Data-Free Contribution Estimation in Federated Learning using Gradient von Neumann Entropy
This work addresses the problem of fair and privacy-preserving client contribution estimation in federated learning for practitioners who need to identify important clients or allocate rewards.
The paper introduces a data-free method for estimating client contributions in federated learning using gradient von Neumann entropy, achieving high correlation with client accuracy across multiple benchmarks without requiring validation data or client metadata.

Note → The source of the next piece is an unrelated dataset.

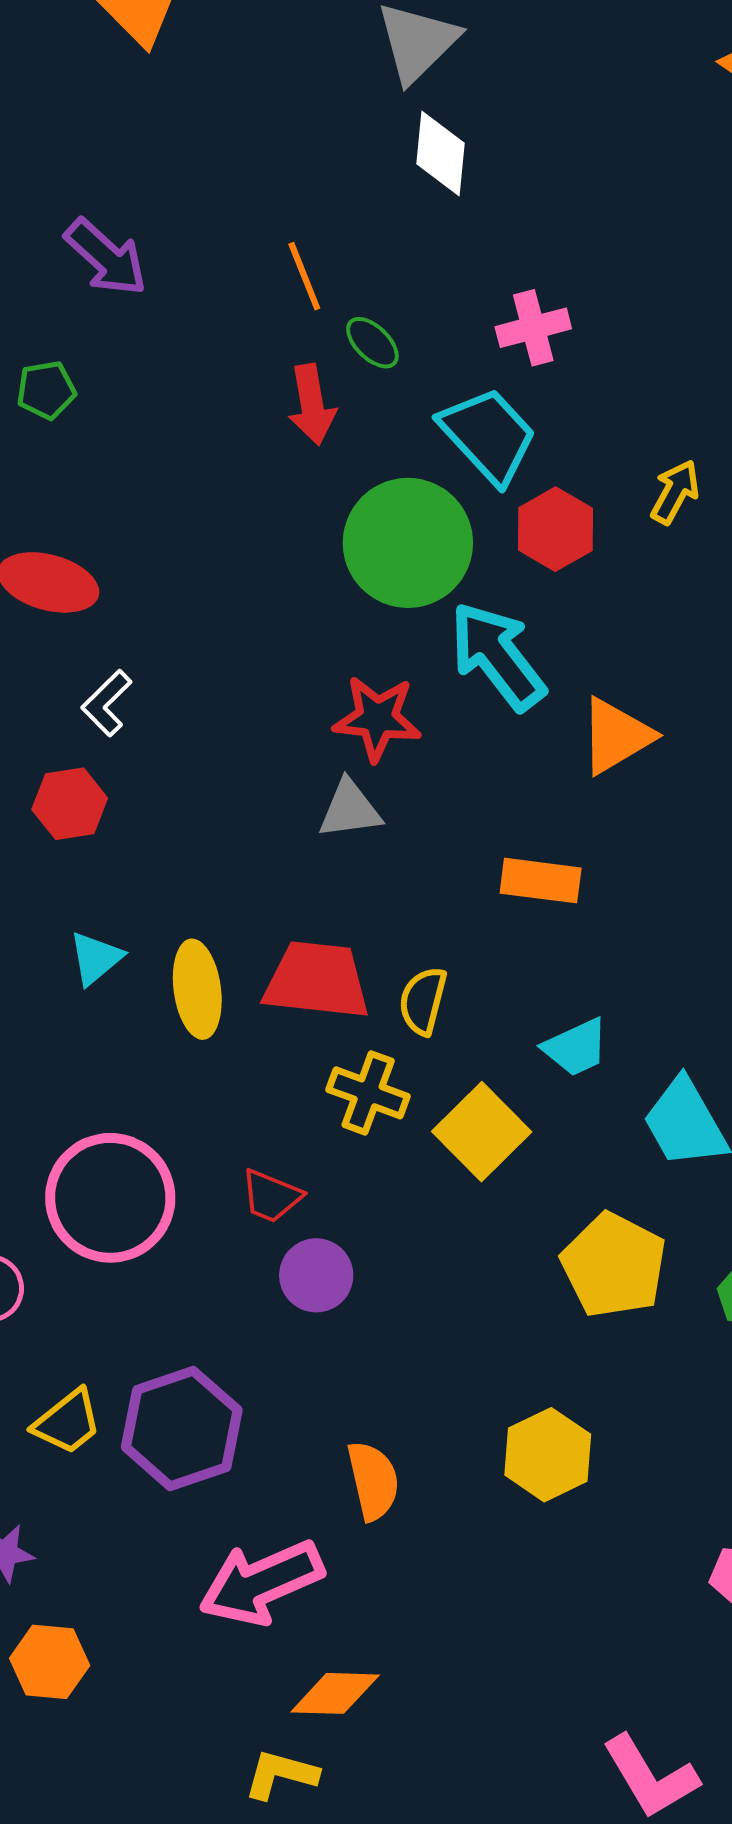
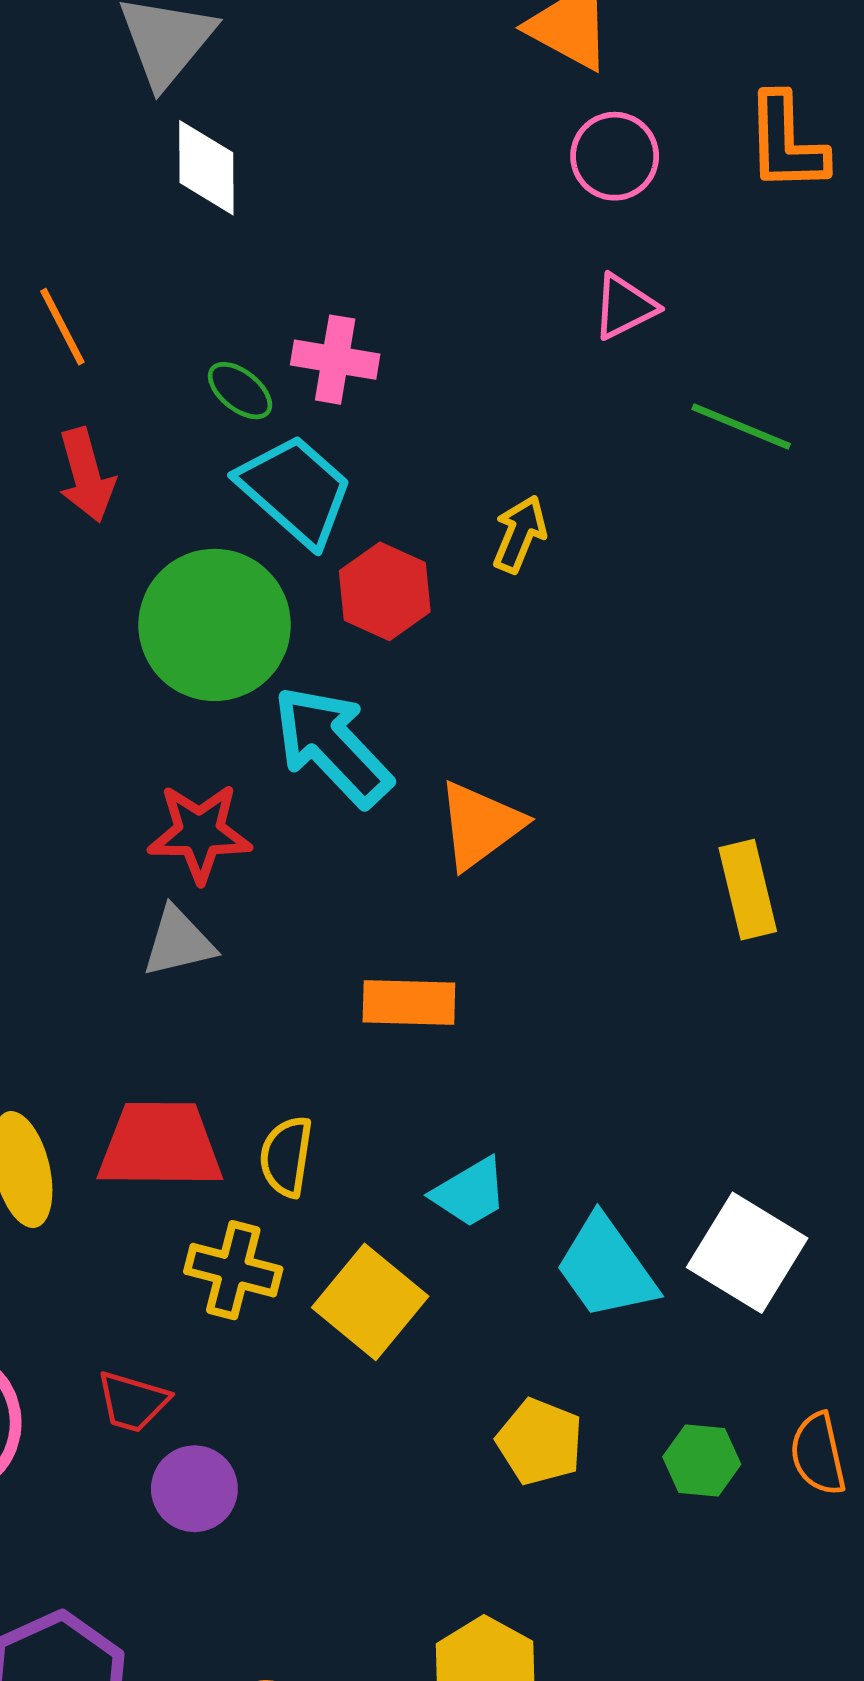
pink cross: (533, 328) -> (335, 360), turned 30
green ellipse: (372, 343) -> (240, 391), moved
yellow pentagon: (614, 1265) -> (540, 1442), size x0.7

Client contribution estimation in Federated Learning is necessary for identifying clients' importance and for providing fair rewards. Current methods often rely on server-side validation data or self-reported client information, which can compromise privacy or be susceptible to manipulation. We introduce a data-free signal based on the matrix von Neumann (spectral) entropy of the final-layer updates, which measures the diversity of the information contributed. We instantiate two practical schemes: (i) SpectralFed, which uses normalized entropy as aggregation weights, and (ii) SpectralFuse, which fuses entropy with class-specific alignment via a rank-adaptive Kalman filter for per-round stability. Across CIFAR-10/100 and the naturally partitioned FEMNIST and FedISIC benchmarks, entropy-derived scores show a consistently high correlation with standalone client accuracy under diverse non-IID regimes - without validation data or client metadata. We compare our results with data-free contribution estimation baselines and show that spectral entropy serves as a useful indicator of client contribution.